I remember sitting on a front porch with you, our feet propped up on the railing. There was a party going on inside. We talked about tattoos, children, and your honeymoon. How neither of you were old enough to rent a car so you drove a scooter around for a few days. You always can make the best out of any situation, things that seem to drive other people insane just causes you to work a little harder and the relax with more sincerity than others. We sat on the front porch and shared a cigarette, and then people seemed to one by one join us on the porch. We both seemed to slip into the conversations that were brought out. I think that is one of the things I like most about you, you instill in me a sense of stillness that forces me to be calm. I am like a dog and you someone gently holding the dog down, not aggressive just strong, keeping the dog out of trouble.

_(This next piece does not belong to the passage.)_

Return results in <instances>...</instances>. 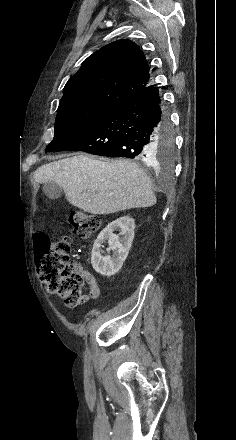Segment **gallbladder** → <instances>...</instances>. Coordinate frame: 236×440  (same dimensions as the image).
I'll use <instances>...</instances> for the list:
<instances>
[{"label":"gallbladder","instance_id":"gallbladder-1","mask_svg":"<svg viewBox=\"0 0 236 440\" xmlns=\"http://www.w3.org/2000/svg\"><path fill=\"white\" fill-rule=\"evenodd\" d=\"M43 192L49 199L56 200L62 196L63 189L54 182H47L43 185Z\"/></svg>","mask_w":236,"mask_h":440}]
</instances>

Maybe it is just my perception, but it always seemed like you were a champion on my side when any event would happen against me. Oh that said what about you? Fuck them! You are so loyal. I remember my Kentucky Hiatus and leaving a message for you and your family that you never got. Essentially, I regretted leaving my position as yall’s resident bachelor, a position which I believe I am officially returned too. I remember when I got back and come over to your house, your husband gave me the most bear like of bear hugs and said, “We thought we lost you there.” Then he told me how upset you were with me and I braced myself for a response I hadn’t quite anticipated. It was wonderful, you were so angry because you wanted to have had a chance to at least give me some granola for the road. You said if I did that again that I had better tell you at least, but that if I did it again you would not be as happy. Me the dog and you the hand gently and lovingly patting me and keeping me from trouble.

I am regretful that I have not pursued a friendship with you more than I have. I want to change that in the future, and I aim to do just that. Your importance and influence in my life is wholly understated, as I believe you to believe the second most important woman in my life. Thanks for being a great homie.

I hope that one day you and I get to sit on a front porch and share a smoke and a party makes its way to us.